**Data for this task**
────────────────────

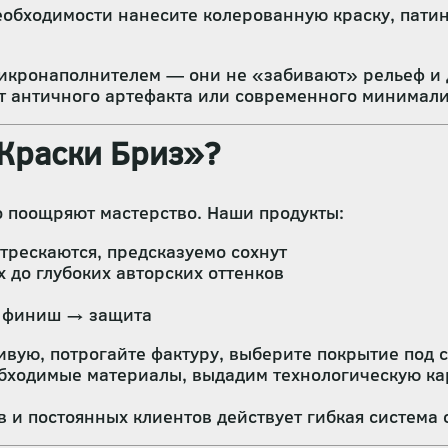
обходимости нанесите колерованную краску, патин
микронаполнителем — они не «забивают» рельеф и 
кт античного артефакта или современного минимали
Краски Бриз»?
о поощряют мастерство. Наши продукты:
трескаются, предсказуемо сохнут
 до глубоких авторских оттенков
→ финиш → защита
ую, потрогайте фактуру, выберите покрытие под с
бходимые материалы, выдадим технологическую ка
в и постоянных клиентов действует гибкая система 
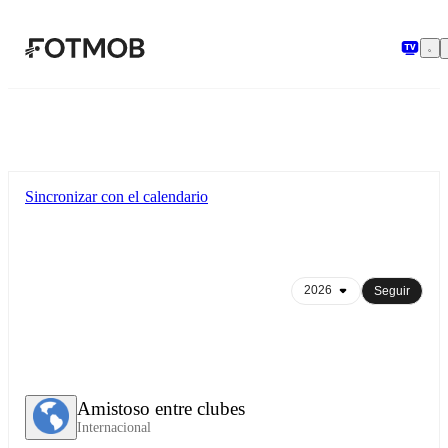
Saltar al contenido principal
Sincronizar con el calendario
Seguir
Amistoso entre clubes
Internacional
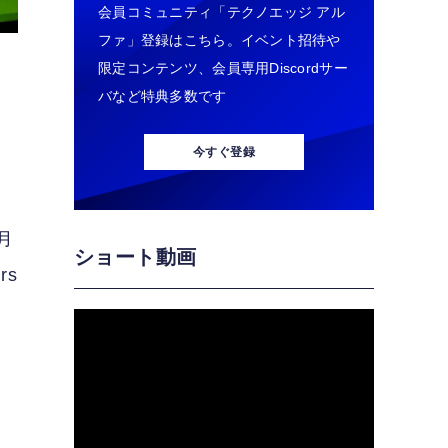
会員コミュニティ「テクノエッジ アル
ファ」登録はこちら。イベント招待や
限定コンテンツ、会員専用Discordサー
バなど特典多数です
今すぐ登録
月
ショート動画
rs
売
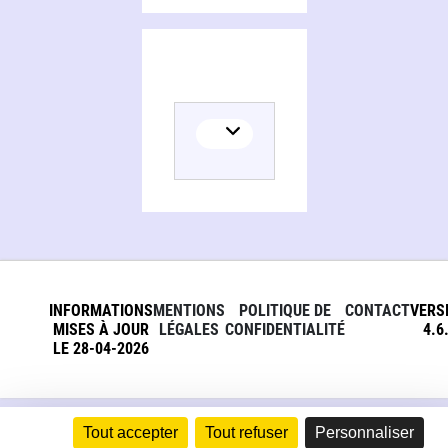
INFORMATIONS
MENTIONS
POLITIQUE DE
CONTACT
VERS
MISES À JOUR
LÉGALES
CONFIDENTIALITÉ
4.6
LE 28-04-2026
Tout accepter
Tout refuser
Personnaliser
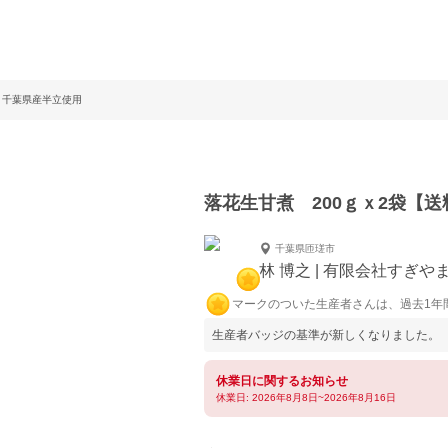
料】千葉県産半立使用
落花生甘煮 200ｇｘ2袋
千葉県匝瑳市
林 博之 | 有限会社すぎや
マークのついた生産者さんは、過去1年
生産者バッジの基準が新しくなりました。
休業日に関するお知らせ
休業日: 2026年8月8日~2026年8月16日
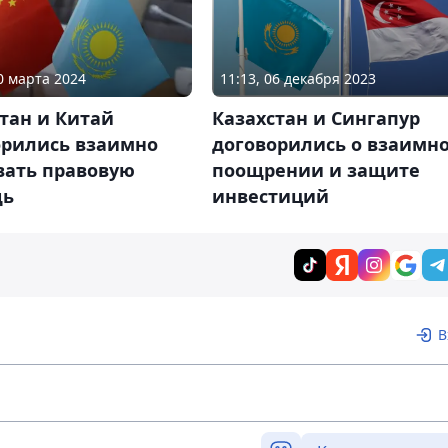
20 марта 2024
11:13, 06 декабря 2023
тан и Китай
Казахстан и Сингапур
орились взаимно
договорились о взаимн
вать правовую
поощрении и защите
щь
инвестиций
В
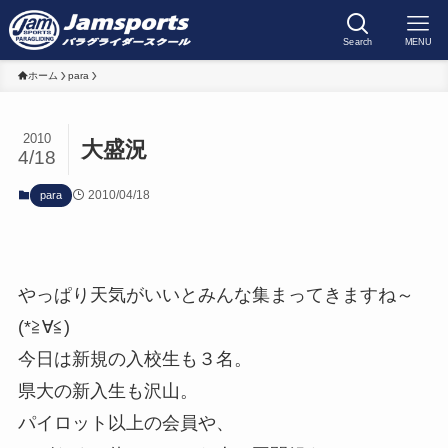
Search
MENU
ホーム
para
2010
大盛況
4/18
2010/04/18
para
やっぱり天気がいいとみんな集まってきますね～
(*≧∀≦)
今日は新規の入校生も３名。
県大の新入生も沢山。
パイロット以上の会員や、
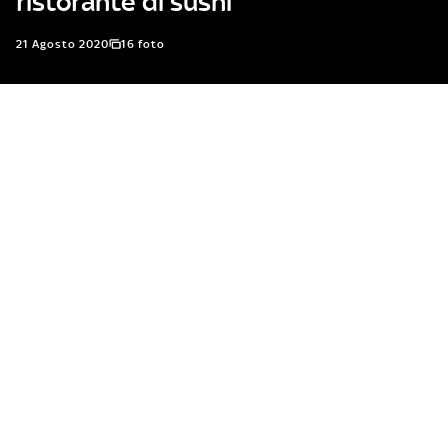
ristorante di sushi
21 Agosto 2020
16 foto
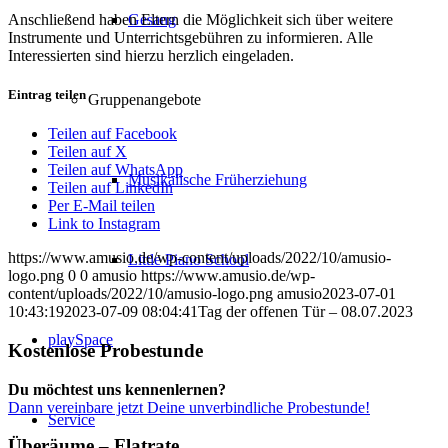
Anschließend haben Eltern die Möglichkeit sich über weitere
Gesang
Instrumente und Unterrichtsgebühren zu informieren. Alle
Interessierten sind hierzu herzlich eingeladen.
Eintrag teilen
Gruppenangebote
Teilen auf Facebook
Teilen auf X
Teilen auf WhatsApp
Musikalische Früherziehung
Teilen auf LinkedIn
Per E-Mail teilen
Link to Instagram
https://www.amusio.de/wp-content/uploads/2022/10/amusio-
Little Piano School
logo.png
0
0
amusio
https://www.amusio.de/wp-
content/uploads/2022/10/amusio-logo.png
amusio
2023-07-01
10:43:19
2023-07-09 08:04:41
Tag der offenen Tür – 08.07.2023
playSpace
Kostenlose Probestunde
Du möchtest uns kennenlernen?
Dann vereinbare jetzt Deine unverbindliche Probestunde!
Service
Überäume – Flatrate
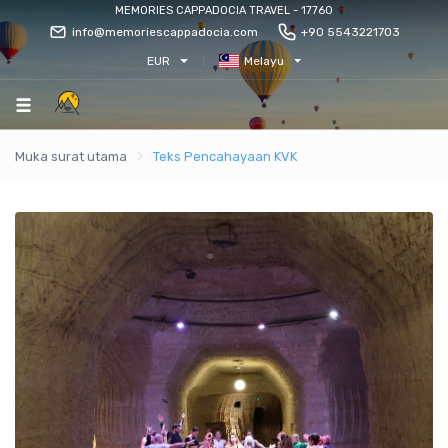
MEMORIES CAPPADOCIA TRAVEL - 17760
info@memoriescappadocia.com
+90 5543221703
EUR
Melayu
Muka surat utama
Teks Pencahayaan KVK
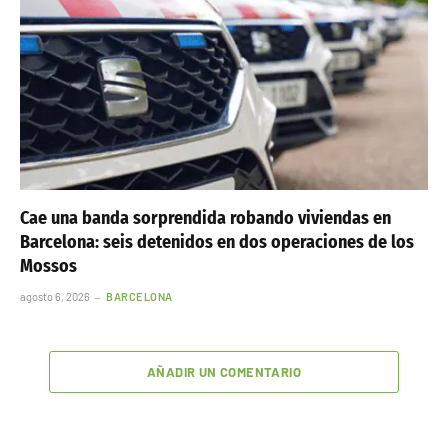
Cae una banda sorprendida robando viviendas en
Barcelona: seis detenidos en dos operaciones de los
Mossos
agosto 6, 2026
BARCELONA
AÑADIR UN COMENTARIO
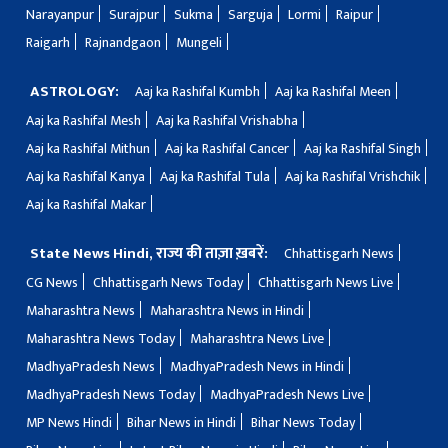
Narayanpur
Surajpur
Sukma
Sarguja
Lormi
Raipur
Raigarh
Rajnandgaon
Mungeli
ASTROLOGY:
Aaj ka Rashifal Kumbh
Aaj ka Rashifal Meen
Aaj ka Rashifal Mesh
Aaj ka Rashifal Vrishabha
Aaj ka Rashifal Mithun
Aaj ka Rashifal Cancer
Aaj ka Rashifal Singh
Aaj ka Rashifal Kanya
Aaj ka Rashifal Tula
Aaj ka Rashifal Vrishchik
Aaj ka Rashifal Makar
State News Hindi, राज्य की ताज़ा ख़बरें:
Chhattisgarh News
CG News
Chhattisgarh News Today
Chhattisgarh News Live
Maharashtra News
Maharashtra News in Hindi
Maharashtra News Today
Maharashtra News Live
MadhyaPradesh News
MadhyaPradesh News in Hindi
MadhyaPradesh News Today
MadhyaPradesh News Live
MP News Hindi
Bihar News in Hindi
Bihar News Today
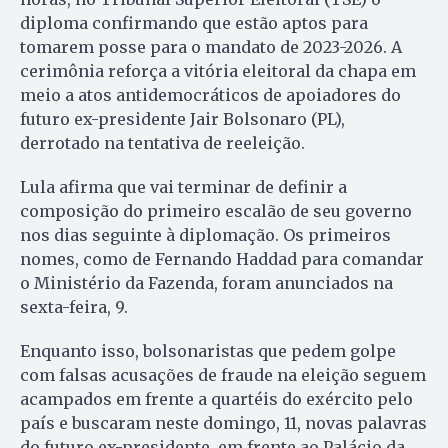
diploma confirmando que estão aptos para
tomarem posse para o mandato de 2023-2026. A
cerimônia reforça a vitória eleitoral da chapa em
meio a atos antidemocráticos de apoiadores do
futuro ex-presidente Jair Bolsonaro (PL),
derrotado na tentativa de reeleição.
Lula afirma que vai terminar de definir a
composição do primeiro escalão de seu governo
nos dias seguinte à diplomação. Os primeiros
nomes, como de Fernando Haddad para comandar
o Ministério da Fazenda, foram anunciados na
sexta-feira, 9.
Enquanto isso, bolsonaristas que pedem golpe
com falsas acusações de fraude na eleição seguem
acampados em frente a quartéis do exército pelo
país e buscaram neste domingo, 11, novas palavras
do futuro ex-presidente, em frente ao Palácio da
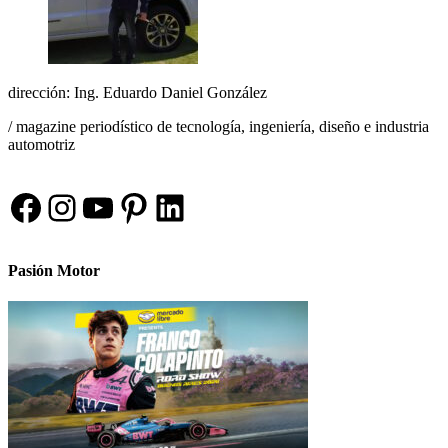
dirección: Ing. Eduardo Daniel González
/ magazine periodístico de tecnología, ingeniería, diseño e industria
automotriz
Facebook
Instagram
YouTube
Pinterest
LinkedIn
Pasión Motor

────────────────────

**Exercise**
What is needed is an exact copy of the lines from the beginning of the data through the line containing "Teilen auf LinkedIn", both included, without any pictures.

**Task result**
обходимости нанесите колерованную краску, патин
микронаполнителем — они не «забивают» рельеф и 
кт античного артефакта или современного минимали
Краски Бриз»?
о поощряют мастерство. Наши продукты:
трескаются, предсказуемо сохнут
 до глубоких авторских оттенков
→ финиш → защита
ую, потрогайте фактуру, выберите покрытие под с
бходимые материалы, выдадим технологическую ка
в и постоянных клиентов действует гибкая система 
Saltar al contenido principal
Sincronizar con el calendario
Seguir
Amistoso entre clubes
Internacional
会員コミュニティ「テクノエッジ アル
ファ」登録はこちら。イベント招待や
限定コンテンツ、会員専用Discordサー
バなど特典多数です
今すぐ登録
月
ショート動画
rs
売
INFORMATIONS
MENTIONS
POLITIQUE DE
CONTACT
VERS
MISES À JOUR
LÉGALES
CONFIDENTIALITÉ
4.6
LE 28-04-2026
Tout accepter
Tout refuser
Personnaliser
料】千葉県産半立使用
落花生甘煮 200ｇｘ2袋
千葉県匝瑳市
林 博之 | 有限会社すぎや
マークのついた生産者さんは、過去1年
生産者バッジの基準が新しくなりました。
休業日に関するお知らせ
休業日: 2026年8月8日~2026年8月16日
20 марта 2024
11:13, 06 декабря 2023
тан и Китай
Казахстан и Сингапур
орились взаимно
договорились о взаимн
вать правовую
поощрении и защите
щь
инвестиций
В
Search
MENU
ホーム
para
2010
大盛況
4/18
2010/04/18
para
やっぱり天気がいいとみんな集まってきますね～
(*≧∀≦)
今日は新規の入校生も３名。
県大の新入生も沢山。
パイロット以上の会員や、
ristorante di sushi
21 Agosto 2020
16 foto
Anschließend haben Eltern die Möglichkeit sich über weitere
Gesang
Instrumente und Unterrichtsgebühren zu informieren. Alle
Interessierten sind hierzu herzlich eingeladen.
Eintrag teilen
Gruppenangebote
Teilen auf Facebook
Teilen auf X
Teilen auf WhatsApp
Musikalische Früherziehung
Teilen auf LinkedIn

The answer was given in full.